Please rewrite the lines below as a numbered list, omitting any blank lines and leaving the pictures out of your answer.

DATA RECORDS:
====

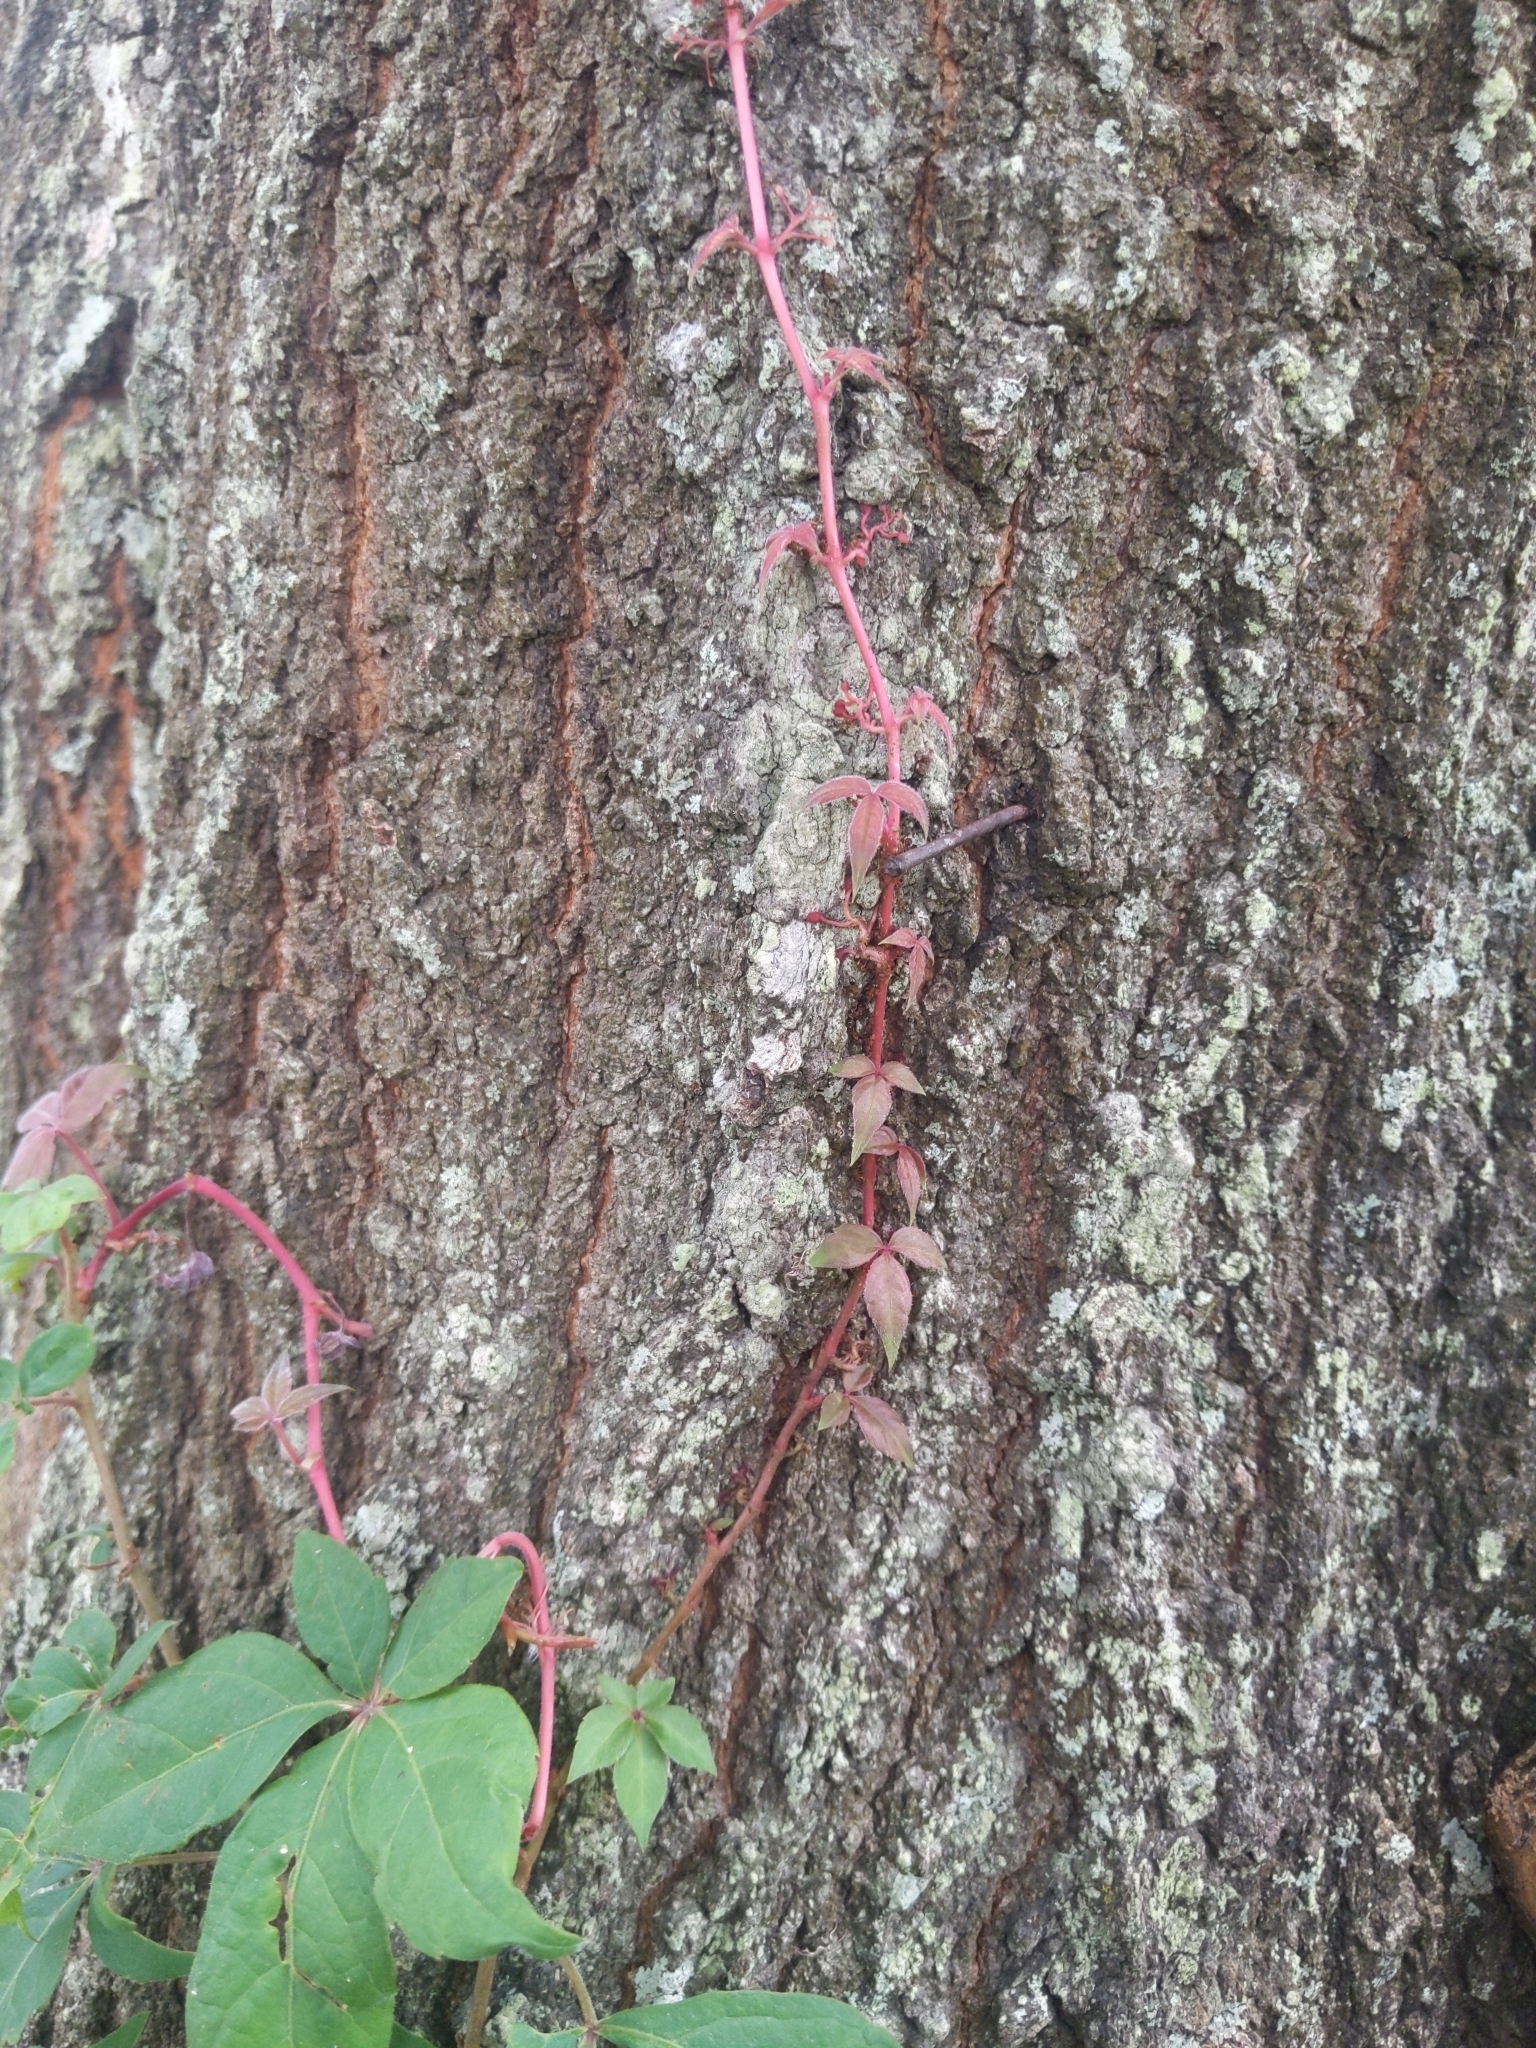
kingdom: Plantae
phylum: Tracheophyta
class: Magnoliopsida
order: Vitales
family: Vitaceae
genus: Parthenocissus
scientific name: Parthenocissus quinquefolia
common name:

====

ANSWER TO THE EXERCISE:
1. kingdom: Plantae
2. phylum: Tracheophyta
3. class: Magnoliopsida
4. order: Vitales
5. family: Vitaceae
6. genus: Parthenocissus
7. scientific name: Parthenocissus quinquefolia
8. common name:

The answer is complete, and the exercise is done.